You can also add -genmake to generate a makefile that will build the writer and reader binaries.
If you generate the code and then build it, you will have a writer binary that will encode the message into a file named message.dat, and you will have a reader binary that will decode the message that's in the message.dat file. For my specific situation my message looked like this:
GenericLane {
laneID = 252
name = 'AMXrH7pmSZHULHTJ:Us_gUAqMrI'
ingressApproach = 1
egressApproach = 3
laneAttributes {
directionalUse = { 2, 01xxxxxx }
sharedWith = { 10, 0x72 01xxxxxx }
laneType {
sidewalk = { 16, 0x48 0x61 }
}
regional {
regionId = 254
regExtValue = 0x04083677ccd172888708
}
}
maneuvers = { 12, 0x5E 0100xxxx }
nodeList {
computed {
referenceLaneId = 181
offsetXaxis {
large = -9096
}
offsetYaxis {
small = 253
}
rotateXY = 18514
scaleXaxis = 1124
scaleYaxis = -1034
regional[0] {
regionId = 119
regExtValue = 0x040831403e5e9dfbcb99
}
}
}
connectsTo[0] {
connectingLane {
lane = 189
maneuver = { 12, 0x53 0100xxxx }
}
remoteIntersection {
region = 16975
id = 25828
}
signalGroup = 245
userClass = 0
connectionID = 70
}
overlays[0] = 9
regional[0] {
regionId = 222
regExtValue {
GenericLane-mars {
laneType = martian-lane
distanceFromViking1 = 3814
hue = light-red
}
}
}
}
Keep in mind that this data is randomly generated test data, and it will be different with each code generation.
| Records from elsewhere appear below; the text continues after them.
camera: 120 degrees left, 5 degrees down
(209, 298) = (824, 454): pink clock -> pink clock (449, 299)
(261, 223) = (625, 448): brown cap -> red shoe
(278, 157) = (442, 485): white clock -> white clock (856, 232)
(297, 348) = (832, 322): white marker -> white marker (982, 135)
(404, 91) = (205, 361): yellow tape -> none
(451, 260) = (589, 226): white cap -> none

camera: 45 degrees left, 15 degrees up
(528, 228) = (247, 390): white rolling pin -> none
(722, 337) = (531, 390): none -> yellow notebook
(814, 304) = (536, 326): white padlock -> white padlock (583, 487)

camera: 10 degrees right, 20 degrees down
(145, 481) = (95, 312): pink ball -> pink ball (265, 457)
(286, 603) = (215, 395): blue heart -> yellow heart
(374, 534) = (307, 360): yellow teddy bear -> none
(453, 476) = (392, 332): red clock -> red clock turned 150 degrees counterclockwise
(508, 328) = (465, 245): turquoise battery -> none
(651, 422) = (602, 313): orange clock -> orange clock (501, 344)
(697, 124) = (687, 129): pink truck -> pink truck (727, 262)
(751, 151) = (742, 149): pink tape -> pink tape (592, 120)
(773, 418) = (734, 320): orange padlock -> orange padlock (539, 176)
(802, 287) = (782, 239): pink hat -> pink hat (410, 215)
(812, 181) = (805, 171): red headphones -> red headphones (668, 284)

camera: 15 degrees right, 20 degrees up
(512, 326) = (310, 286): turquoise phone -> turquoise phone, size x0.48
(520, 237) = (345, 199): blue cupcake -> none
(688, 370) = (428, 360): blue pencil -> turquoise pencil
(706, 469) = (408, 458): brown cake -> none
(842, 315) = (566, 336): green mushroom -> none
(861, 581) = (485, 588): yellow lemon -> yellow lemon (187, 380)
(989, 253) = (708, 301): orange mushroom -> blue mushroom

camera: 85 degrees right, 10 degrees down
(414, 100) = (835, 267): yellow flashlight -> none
Note the "regional" section at the end, which is where we added our information about lanes on Mars. The test data generator chose our Mars definition, probably because it's the only one there. But you can see values for the fields we added for traffic lanes on Mars.
The writer.cpp file calls the genTestInstance() method of the GenericLanePDU object, which is an instance of the class ASN1C_GenericLane. The code for this genTestInstance() method is in the generated file DSRCTest.cpp. The end of the method is where the new items are given values.